Thielemann Saga on ionarts |
Renée Fleming exerted utmost control over her voice, situated far back at the throat, which sounded partly mannered, but mostly tender. It was hard to understand a word of what she sang, that way, and the high notes were no longer as soothing as I remember them, but that didn’t keep one from melting at the beauty of the song, especially it’s last line, “Seine Wonne, seine Pein!”. Thielemann, visibly enjoying himself, fiddled with the Staatskapelle’s dynamics like a boy on the knobs of his parents’ stereo system. A musical boy that is… one who has the interest of his prominent singer at heart. In the voice-free lacunae he swelled and just in time dimmed the band with just a hint of a swoosh of his baton. The Wolf ended, via “Er ist’s”, “Elfenlied”, and “Anakreons Grab”, with a very touching “Mignon”, a virtual drama for orchestra and soprano in the composer’s own orchestration. The encore was the Strauss song, “Befreit”, a personal favorite of Thielemann and Fleming… on this evening a horribly tender, simple and grateful, moody thing of strings and prominent clarinets, with Fleming floating above it all.

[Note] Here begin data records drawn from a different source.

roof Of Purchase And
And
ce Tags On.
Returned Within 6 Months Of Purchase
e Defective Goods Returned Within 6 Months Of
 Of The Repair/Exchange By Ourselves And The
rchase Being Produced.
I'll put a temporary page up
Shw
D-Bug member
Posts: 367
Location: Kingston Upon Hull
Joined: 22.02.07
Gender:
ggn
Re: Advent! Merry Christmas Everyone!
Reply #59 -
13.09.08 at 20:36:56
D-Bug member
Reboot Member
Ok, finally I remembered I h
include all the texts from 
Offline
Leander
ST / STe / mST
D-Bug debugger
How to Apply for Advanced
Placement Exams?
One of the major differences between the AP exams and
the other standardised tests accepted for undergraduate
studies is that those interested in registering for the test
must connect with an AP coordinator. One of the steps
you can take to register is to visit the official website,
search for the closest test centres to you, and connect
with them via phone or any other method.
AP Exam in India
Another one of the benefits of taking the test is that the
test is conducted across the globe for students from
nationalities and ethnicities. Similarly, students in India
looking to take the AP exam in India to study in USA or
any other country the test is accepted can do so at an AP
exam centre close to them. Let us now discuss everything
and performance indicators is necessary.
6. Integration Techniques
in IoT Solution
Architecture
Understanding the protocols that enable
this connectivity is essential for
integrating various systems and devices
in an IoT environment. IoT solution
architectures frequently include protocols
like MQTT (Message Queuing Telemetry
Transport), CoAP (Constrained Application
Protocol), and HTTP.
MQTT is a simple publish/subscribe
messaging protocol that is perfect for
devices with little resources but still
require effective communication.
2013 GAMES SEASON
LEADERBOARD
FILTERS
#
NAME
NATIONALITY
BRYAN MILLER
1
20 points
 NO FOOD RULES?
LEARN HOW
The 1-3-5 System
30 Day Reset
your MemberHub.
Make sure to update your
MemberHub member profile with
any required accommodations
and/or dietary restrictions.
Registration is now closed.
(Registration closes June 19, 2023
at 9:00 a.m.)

A.Bruckner, Symphony No.8, C.T. / Stakap Dresden PROFIL Hänssler |
The performance was received, by a crowd that very much wanted this to have been a musical moment for the ages, with abundant enthusiasm. The fact that it had been an assembly of four very impressive, but curiously self-contained movements—each and as a whole with room for improvement—went generously or willfully unnoticed. The likelihood of the Bruckner coming together in the necessary way to satisfy the most demanding expectations is high for the stops of Thielemann’s little inauguration tour: Today in Frankfurt, tomorrow in Cologne, on the 8th in Grafenegg, and then especially on the 9th, just two, three days after Lorin Maazel’s season opening concerts with the Munich Philharmonic (with the same composers, Wagner and Bruckner!), at Munich’s Philharmonic Hall.